Wednesday, July 4, 2007

Those Who Can't: A Case Study

Before I came here, I thought of teaching as a simple and relaxing occupation, somewhat akin to professional mattress testing or food sampling. After all, a teacher had a comprehensive grasp of his or her subject, so the actual teaching part was simple: just go into the classroom and talk about whatever bit of knowledge strikes you as important. Unfortunately, this has not proved to be the case.

I had also been told that in Chinese culture, teachers are held in high regard and are treated with reverence and respect. I had visions of students clustering eagerly around me, pleading with me to dispense just one more gem from the English language. The textbook I was given only reinforced this delusion with such ridiculous propositions as “Have the students form themselves into small groups to discuss the environmental challenges facing the world today. Because of the specialized vocabulary, some students may be tempted to use some Chinese words. This should be discouraged.” I now suspect that the developers of the textbook created their exercises in a more rarified environment, such as the Garden of Eden.

What I did not envision was a classroom full of students who snoozed at every opportunity, text-messaged their pals, chatted with their classmates in Chinese, and shouted “Class is over!” at each lull and "This is so boring! We hate it!" at every new activity. Clearly, this was going to be somewhat more challenging than I had imagined.

Thankfully, things like that usually only happen on the bad days. I hustle out the door at ten to eight, clutching my briefcase and water bottle, the two non-negotiables of teaching. I drink a lot of water. The first thing I do when I leave the building is sweat; Shanghai is on the same latitude as Austen, Texas, and the low altitude and coastal setting make for some hot, humid days. It would be warm even if the classrooms had air conditioning (which, naturally, they do not), but I make do by swigging water like it’s going out of style and keeping the shirt sleeves rolled up and windows open.

I teach 8:00-4:00, Monday through Thursday, which keeps me hopping. Each class has its own personality, and what flies with my studious and subdued Class 1 usually blows up in my face with my raucous Class 4 or the downright adverserial Class 2. That means that I always have to be ready to change up the plan if things get too hairy.

Part of the problem is that intermediate foreign-language study is not as fascinating a subject as, for instance, boyfriends and mobile phones (two topics my students are deeply interested in). So I try to compensate by being highly animated and by involving the students as much as possible. This caused some problems early on with my students, who were more used to traditional Chinese lecture methods. “Stop walking around!” they complained. “You make us feel sick!” At the beginning, the most common question I got from my students is “Are you crazy?”

After class, I generally stagger back to my office and collapse, but I rouse myself to grade the seemingly never-ending stream of papers, to write tests, or to meet with students who have English (or non-English) questions to discuss.

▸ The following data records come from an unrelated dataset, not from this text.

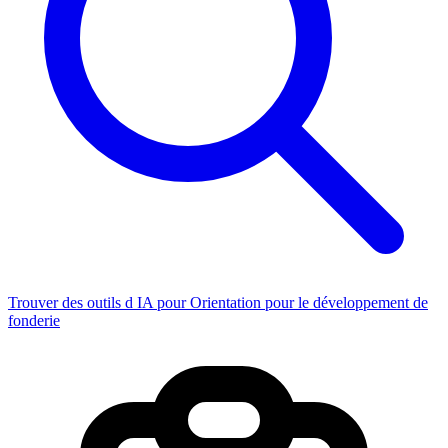
Trouver des outils d IA pour Orientation pour le développement de
fonderie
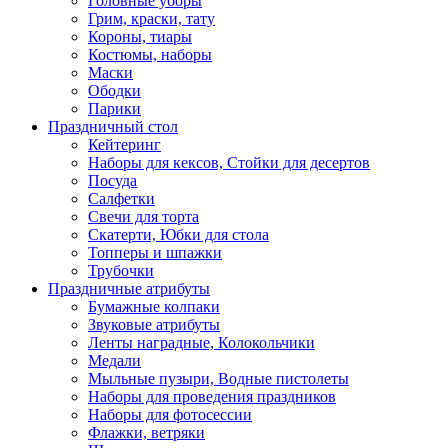
Головные уборы
Грим, краски, тату
Короны, тиары
Костюмы, наборы
Маски
Ободки
Парики
Праздничный стол
Кейтеринг
Наборы для кексов, Стойки для десертов
Посуда
Салфетки
Свечи для торта
Скатерти, Юбки для стола
Топперы и шпажки
Трубочки
Праздничные атрибуты
Бумажные колпаки
Звуковые атрибуты
Ленты наградные, Колокольчики
Медали
Мыльные пузыри, Водные пистолеты
Наборы для проведения праздников
Наборы для фотосессии
Флажки, ветряки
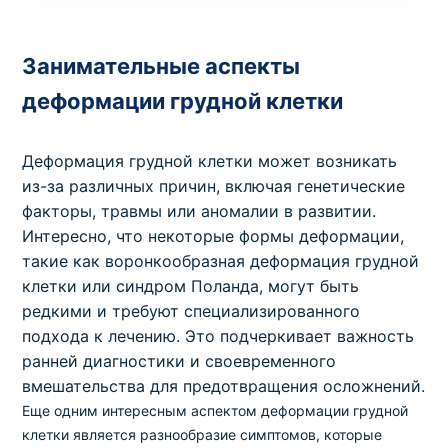
Занимательные аспекты
деформации грудной клетки
Деформация грудной клетки может возникать
из-за различных причин, включая генетические
факторы, травмы или аномалии в развитии.
Интересно, что некоторые формы деформации,
такие как воронкообразная деформация грудной
клетки или синдром Поланда, могут быть
редкими и требуют специализированного
подхода к лечению. Это подчеркивает важность
ранней диагностики и своевременного
вмешательства для предотвращения осложнений.
Еще одним интересным аспектом деформации грудной
клетки является разнообразие симптомов, которые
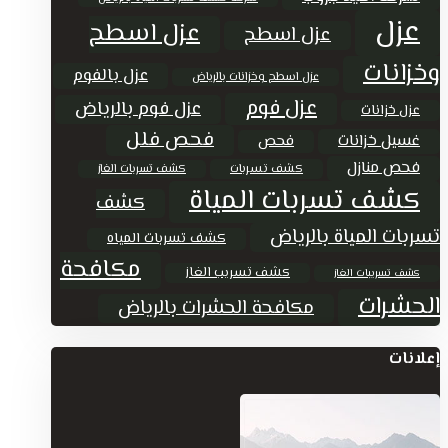
عزل
عزل اسطح
عزل اسطح
وخزانات
عزل بالفوم
عزل اسطح وخزانات بالرياض
عزل فوم
عزل فوم بالرياض
عزل خزانات
فحص فلل
غسيل خزانات
فحص
فحص منازل
كشف تسربات
كشف تسربات الغاز
كشف تسربات المياة
كشف
تسربات المياة بالرياض
كشف تسربات المياه
مكافحة
كشف تسريب الغاز
كشف تسريبات الغاز
الحشرات
مكافحة الحشرات بالرياض
إعلانات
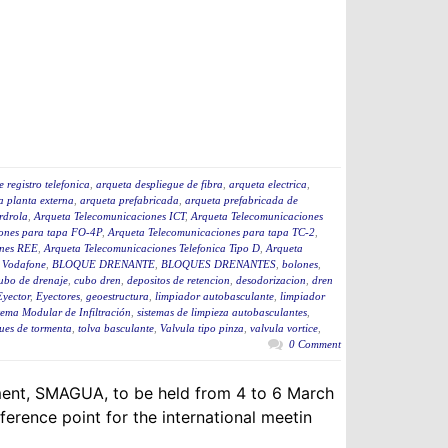
 registro telefonica
,
arqueta despliegue de fibra
,
arqueta electrica
,
a planta externa
,
arqueta prefabricada
,
arqueta prefabricada de
rdrola
,
Arqueta Telecomunicaciones ICT
,
Arqueta Telecomunicaciones
ones para tapa FO-4P
,
Arqueta Telecomunicaciones para tapa TC-2
,
ones REE
,
Arqueta Telecomunicaciones Telefonica Tipo D
,
Arqueta
 Vodafone
,
BLOQUE DRENANTE
,
BLOQUES DRENANTES
,
bolones
,
ubo de drenaje
,
cubo dren
,
depositos de retencion
,
desodorizacion
,
dren
Eyector
,
Eyectores
,
geoestructura
,
limpiador autobasculante
,
limpiador
tema Modular de Infiltración
,
sistemas de limpieza autobasculantes
,
ues de tormenta
,
tolva basculante
,
Valvula tipo pinza
,
valvula vortice
,
0 Comment
nment, SMAGUA, to be held from 4 to 6 March
ference point for the international meetin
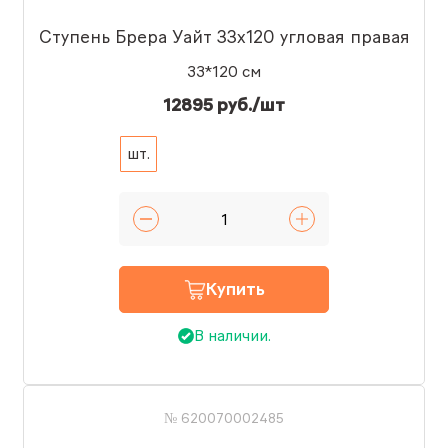
Ступень Брера Уайт 33x120 угловая правая
33*120 см
12895 руб./шт
шт.
Купить
В наличии.
№ 620070002485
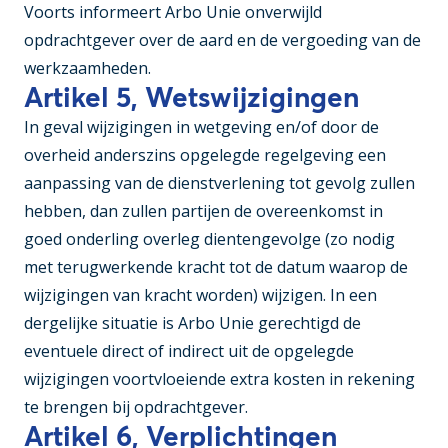
Voorts informeert Arbo Unie onverwijld
opdrachtgever over de aard en de vergoeding van de
werkzaamheden.
Artikel 5, Wetswijzigingen
In geval wijzigingen in wetgeving en/of door de
overheid anderszins opgelegde regelgeving een
aanpassing van de dienstverlening tot gevolg zullen
hebben, dan zullen partijen de overeenkomst in
goed onderling overleg dientengevolge (zo nodig
met terugwerkende kracht tot de datum waarop de
wijzigingen van kracht worden) wijzigen. In een
dergelijke situatie is Arbo Unie gerechtigd de
eventuele direct of indirect uit de opgelegde
wijzigingen voortvloeiende extra kosten in rekening
te brengen bij opdrachtgever.
Artikel 6, Verplichtingen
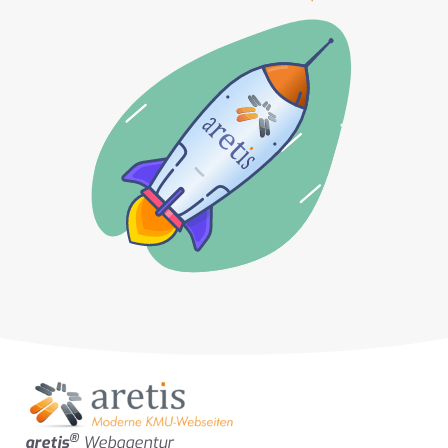
®
aretis
Webagentur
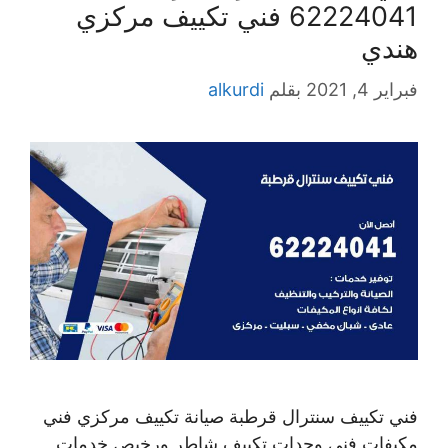
62224041 فني تكييف مركزي
هندي
فبراير 4, 2021
بقلم
alkurdi
فني تكييف سنترال قرطبة صيانة تكييف مركزي فني
مكيفات فني وحدات تكييف شاطر ورخيص خدمات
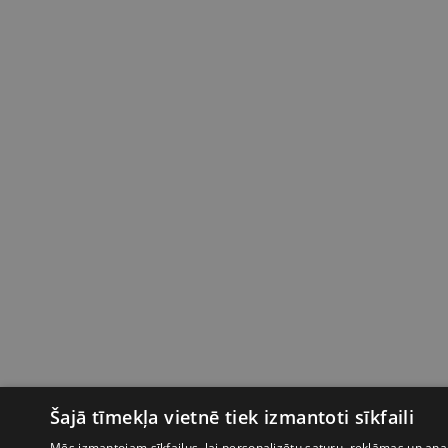
Šajā tīmekļa vietnē tiek izmantoti sīkfaili
Mēs izmantojam sīkfailus, lai personalizētu saturu, reklāmas un anal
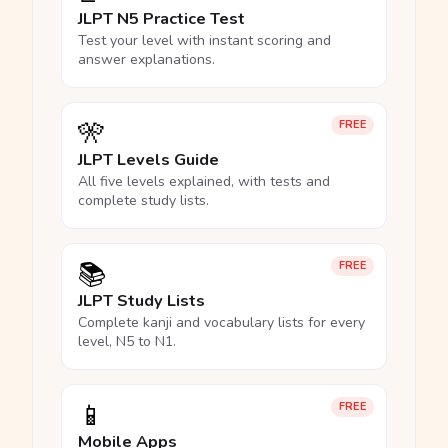
JLPT N5 Practice Test
Test your level with instant scoring and
answer explanations.
🎌
FREE
JLPT Levels Guide
All five levels explained, with tests and
complete study lists.
📚
FREE
JLPT Study Lists
Complete kanji and vocabulary lists for every
level, N5 to N1.
📱
FREE
Mobile Apps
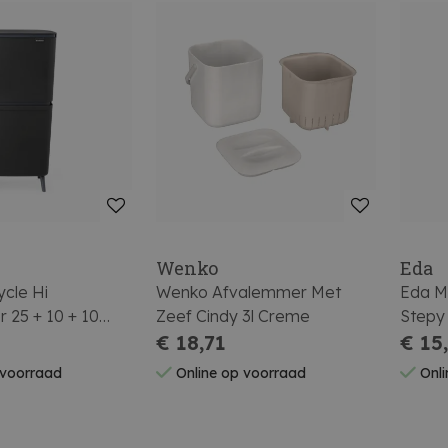
Wenko
Eda
ycle Hi
Wenko Afvalemmer Met
Eda M
 25 + 10 + 10
Zeef Cindy 3l Creme
Stepy
Grey
€ 18,71
Grijs 
€ 15
 voorraad
Online op voorraad
Onli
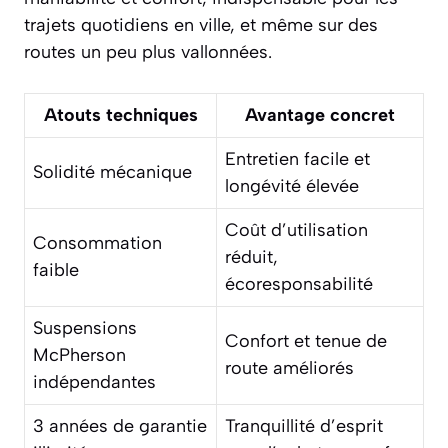
trajets quotidiens en ville, et même sur des
routes un peu plus vallonnées.
Atouts techniques
Avantage concret
Entretien facile et
Solidité mécanique
longévité élevée
Coût d’utilisation
Consommation
réduit,
faible
écoresponsabilité
Suspensions
Confort et tenue de
McPherson
route améliorés
indépendantes
3 années de garantie
Tranquillité d’esprit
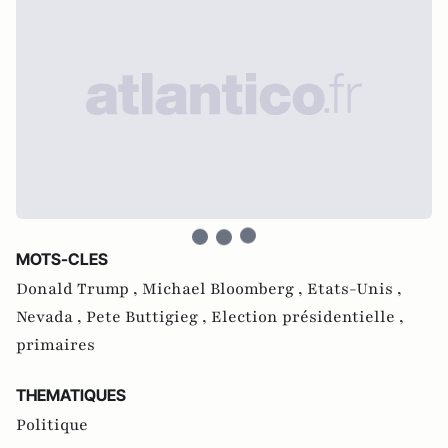
MOTS-CLES
Donald Trump ,
Michael Bloomberg ,
Etats-Unis ,
Nevada ,
Pete Buttigieg ,
Election présidentielle ,
primaires
THEMATIQUES
Politique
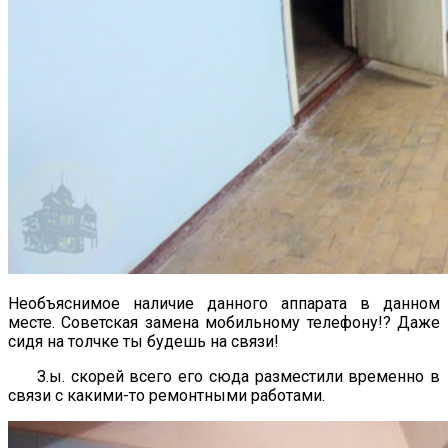
Необъяснимое наличие данного аппарата в данном
месте. Советская замена мобильному телефону!? Даже
сидя на толчке ты будешь на связи!
З.ы. скорей всего его сюда разместили временно в
связи с какими-то ремонтными работами.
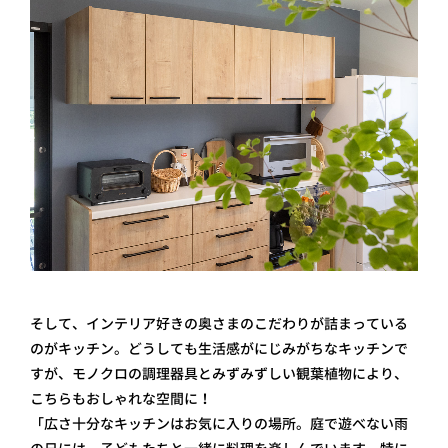
そして、インテリア好きの奥さまのこだわりが詰まっている
のがキッチン。どうしても生活感がにじみがちなキッチンで
すが、モノクロの調理器具とみずみずしい観葉植物により、
こちらもおしゃれな空間に！
「広さ十分なキッチンはお気に入りの場所。庭で遊べない雨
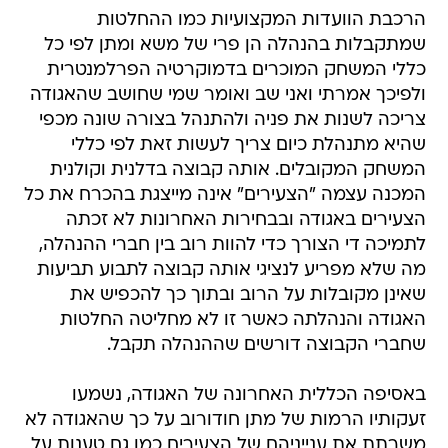
הרכבת הוועדות המקצועיות כמו ההחלטות
שמתקבלות בהנהלה הן פרי של משא ומתן לפי כל
כללי המשחק המוכרים בדמוקרטיה הפרלמנטרית
ולפיכך אמרתי ואני שב ואומר שמי שחושב שהאגודה
צריכה לשנות את פניה ולהתנהל בצורה שונה מכפי
שהיא מתנהלת כיום צריך לעשות זאת לפי כללי
המשחק המקובלים. אותה קבוצה בדלנית וקולנית
המכנה עצמה "הצעירים" אינה מייצגת בהכרח את כל
הצעירים באגודה ובבחירות האחרונות לא זכתה
לתמיכה די הצורך כדי להוות רוב בין חברי ההנהלה,
מה שלא מפריע לנציגי אותה קבוצה לתבוע תביעות
שאינן מקובלות על הרוב ובתוך כך להכפיש את
האגודה והנהלתה כאשר זו לא מחליטה החלטות
שחברי הקבוצה דורשים שההנהלה תקבל.
באסיפה הכללית האחרונה של האגודה, נשמעו
זעקותיו הרמות של מתן חודורוב על כך שהאגודה לא
משרתת את ענייניהם של הצעירים כמו גם טענות על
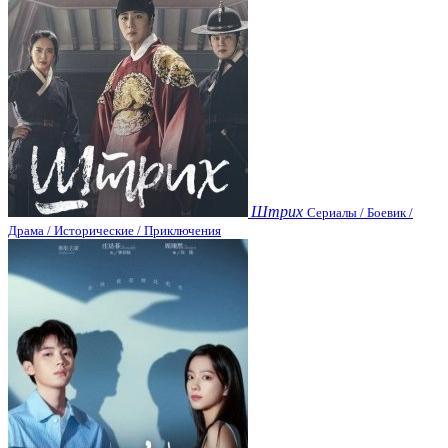
Штрих
Сериалы / Боевик /
Драма / Исторические / Приключения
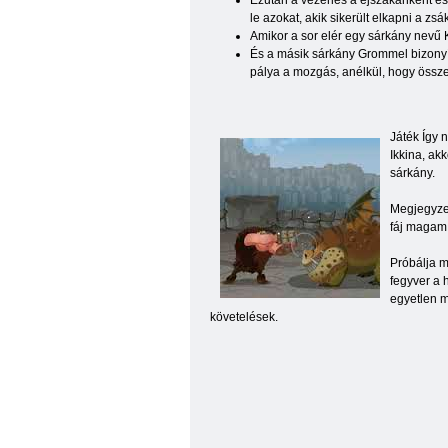
Ezután a vezérlés a éjszakánként és 
le azokat, akik sikerült elkapni a z
Amikor a sor elér egy sárkány nevű Ke
És a másik sárkány Grommel bizonyít
pálya a mozgás, anélkül, hogy összeo
Játék Így 
Ikkina, ak
sárkány.
Megjegyzen
fáj magam 
Próbálja m
fegyver a 
egyetlen m
követelések.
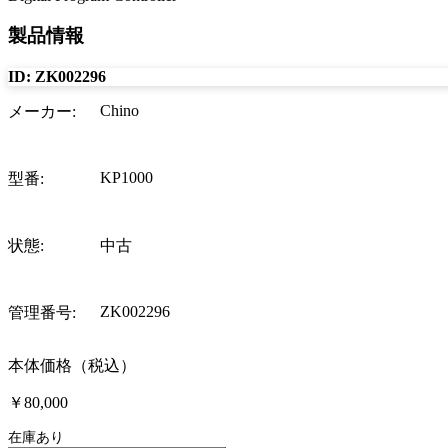
製品情報
ID:
ZK002296
Chino
メーカー
:
KP1000
型番
:
状態
:
中古
ZK002296
管理番号
:
本体価格（税込）
￥80,000
在庫あり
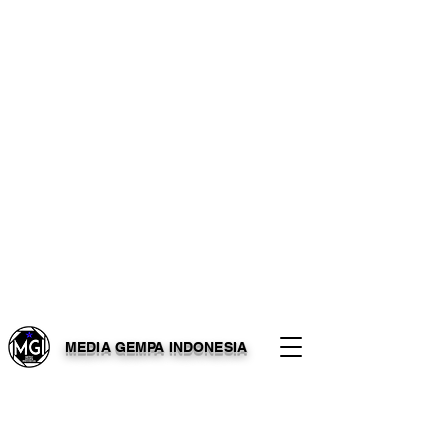
MEDIA GEMPA INDONESIA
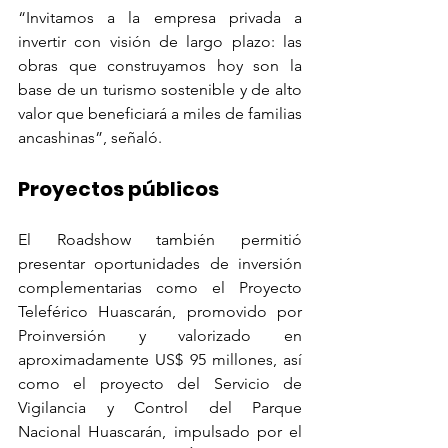
“Invitamos a la empresa privada a 
invertir con visión de largo plazo: las 
obras que construyamos hoy son la 
base de un turismo sostenible y de alto 
valor que beneficiará a miles de familias 
ancashinas”, señaló.
Proyectos públicos
El Roadshow también permitió 
presentar oportunidades de inversión 
complementarias como el Proyecto 
Teleférico Huascarán, promovido por 
Proinversión y valorizado en 
aproximadamente US$ 95 millones, así 
como el proyecto del Servicio de 
Vigilancia y Control del Parque 
Nacional Huascarán, impulsado por el 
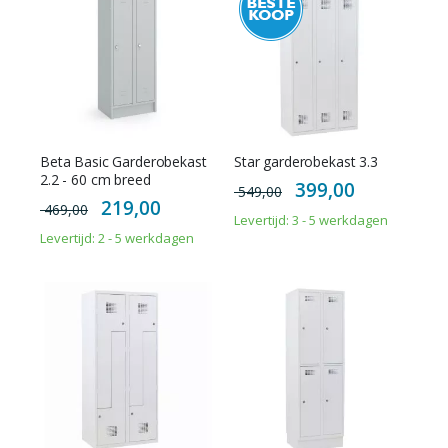
Beta Basic Garderobekast
Star garderobekast 3.3
2.2 - 60 cm breed
Special
399,00
549,00
Price
Special
219,00
469,00
Price
Levertijd: 3 - 5 werkdagen
Levertijd: 2 - 5 werkdagen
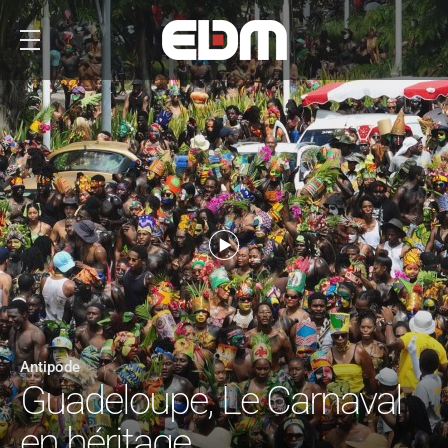
Antipode
Guadeloupe, Le Carnaval
en héritage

In the evenings, I work on the next day’s lesson or spend time with Desiree. We also use this time to try to get closer to students by playing games, talking, watching movies, or doing anything else we can together when our school duties (on both sides) don't preclude it. It’s often difficult since everyone’s time is limited, but we continue to work on new ways of making friends.

This week was final exam week, and I bid a fond farewell to my students. Even in the space of three and a half short months, I've grown attached to them. Teaching here may not be the utopian lifestyle I had imagined it to be, but it is eminently rewarding and challenging. And for those who may be considering their options: I recommend it over mortgage brokering.